On Thursday, the group is asking people around the country to participate in solidarity fasts and for young people to break them on Friday by striking from school alongside Fridays for Future demonstrators around the world. Those who can make it to Washington, D.C., are encouraged to participate in a centralized school strike “turning into a more escalated mobilization,” Maunus said, at the White House.
Girma has been preparing himself for the strike by gradually reducing his caloric intake in the lead-up to the water-only fast. “The effects on the body start pretty immediately,” he said. “In two to three days, you experience muscle loss and mental health risks like apathy and depression. As the weeks go on, there’s the possibility of organ failure and cardiovascular issues. Right now, where we are is: This is indefinite.”
From political prisoners to suffragettes to activists in anticolonial struggles, hunger strikers have a long legacy in social movements that Girma has been acquainting himself with over the last several days.
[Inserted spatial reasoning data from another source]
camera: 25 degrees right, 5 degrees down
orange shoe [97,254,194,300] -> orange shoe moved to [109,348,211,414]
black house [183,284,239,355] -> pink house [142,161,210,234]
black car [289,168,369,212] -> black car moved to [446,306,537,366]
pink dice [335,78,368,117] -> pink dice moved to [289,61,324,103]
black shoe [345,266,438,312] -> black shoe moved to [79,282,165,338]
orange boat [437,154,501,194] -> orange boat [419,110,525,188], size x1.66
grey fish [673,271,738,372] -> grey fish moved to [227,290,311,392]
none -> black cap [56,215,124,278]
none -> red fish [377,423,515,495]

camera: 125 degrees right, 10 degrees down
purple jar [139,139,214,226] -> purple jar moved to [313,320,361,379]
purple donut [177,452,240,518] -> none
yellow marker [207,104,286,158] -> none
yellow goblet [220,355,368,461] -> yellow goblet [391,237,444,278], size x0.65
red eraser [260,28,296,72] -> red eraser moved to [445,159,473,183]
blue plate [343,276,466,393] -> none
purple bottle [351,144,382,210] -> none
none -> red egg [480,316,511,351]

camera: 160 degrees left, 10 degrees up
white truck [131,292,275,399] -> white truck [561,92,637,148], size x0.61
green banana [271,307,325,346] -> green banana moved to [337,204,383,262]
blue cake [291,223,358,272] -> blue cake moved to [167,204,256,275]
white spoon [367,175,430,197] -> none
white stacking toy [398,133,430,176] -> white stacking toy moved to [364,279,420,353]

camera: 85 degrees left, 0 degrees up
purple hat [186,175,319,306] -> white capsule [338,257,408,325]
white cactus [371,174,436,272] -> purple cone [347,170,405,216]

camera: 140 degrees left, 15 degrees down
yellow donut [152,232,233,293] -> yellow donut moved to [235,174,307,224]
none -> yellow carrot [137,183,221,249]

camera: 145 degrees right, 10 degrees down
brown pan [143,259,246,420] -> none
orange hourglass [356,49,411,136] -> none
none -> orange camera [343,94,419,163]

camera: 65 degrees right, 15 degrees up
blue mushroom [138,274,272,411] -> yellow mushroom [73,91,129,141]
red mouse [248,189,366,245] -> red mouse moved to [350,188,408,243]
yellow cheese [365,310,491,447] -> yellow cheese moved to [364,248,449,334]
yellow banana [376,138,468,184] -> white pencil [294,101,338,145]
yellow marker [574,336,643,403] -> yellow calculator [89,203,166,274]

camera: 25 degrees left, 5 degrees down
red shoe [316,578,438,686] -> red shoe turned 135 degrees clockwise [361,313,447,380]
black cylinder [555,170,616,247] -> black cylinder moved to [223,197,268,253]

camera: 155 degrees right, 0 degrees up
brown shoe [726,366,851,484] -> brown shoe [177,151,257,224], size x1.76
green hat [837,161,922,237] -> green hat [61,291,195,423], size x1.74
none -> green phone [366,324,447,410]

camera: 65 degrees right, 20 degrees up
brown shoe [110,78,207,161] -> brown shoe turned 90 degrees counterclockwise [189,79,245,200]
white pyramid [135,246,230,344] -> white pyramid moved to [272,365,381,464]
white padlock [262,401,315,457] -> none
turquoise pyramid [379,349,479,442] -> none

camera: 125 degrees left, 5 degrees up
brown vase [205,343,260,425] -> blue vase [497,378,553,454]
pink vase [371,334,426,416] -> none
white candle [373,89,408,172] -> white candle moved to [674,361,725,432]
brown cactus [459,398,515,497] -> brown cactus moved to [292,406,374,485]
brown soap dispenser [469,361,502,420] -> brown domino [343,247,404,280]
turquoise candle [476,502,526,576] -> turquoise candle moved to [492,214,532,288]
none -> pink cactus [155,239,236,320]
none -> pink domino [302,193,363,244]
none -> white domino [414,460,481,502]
Just last month, German climate activists ended a weeks-long hunger strike. After two weeks, one of the participants was hospitalized before being returned to the encampment in Berlin. The group demanded meetings with German party leaders in the lead-up to federal elections there, which candidates only agreed to take after voters had already gone to the polls and on condition the meetings be held behind closed doors.
Sunrisers are hoping for a better result. Progressive nonprofits and activist groups, many of whom have enjoyed an unusual level of rapport with senior White House staff, met over the weekend to discuss possible paths forward. While they aren’t giving up on the CEPP, different organizations are also exploring possibilities for redistributing funds to beef up different climate-related line items, like clean energy tax credits and building electrification. They’re also looking for other ways to target power sector emissions, in particular. That could include a program incentivizing state-level clean energy standards and deployment with federal funds. Groups including Sunrise and Friends of the Earth also want to ensure that the CEPP program, if it survives in the bill, isn’t amended to define gas and certain kinds of coal generation as clean. Maunus and others are skeptical that a carbon tax, which outlets have reported Democratic leaders may be considering to replace CEPP, could be a “silver bullet solution” for the power sector emissions the CEPP seeks to curb; Manchin himself struck down the proposed trade-off Tuesday morning. U.S. power sector emissions are responsible for just under 3 percent of global greenhouse gas emissions per year.
The worst-case scenario, Maunus told me, “would be people giving up hope, deciding that there’s no path forward to reach a deal, and letting Manchin and Sinema dictate, delay, and ultimately kill what voters elected the Democratic trifecta on.” (With the vice presidential vote breaking the 50–50 split in the Senate, Democrats theoretically hold both houses of Congress, in addition to the White House.) Conceding the budget fight and paring back the bill, she added, would mean Democrats “going into a midterm election having nothing to deliver on their promises, and also losing the chance we had to actually start transitioning off of fossil fuels and to start addressing the climate crisis. That seems like a pretty doomsday scenario for both climate crisis and the state of our democracy.”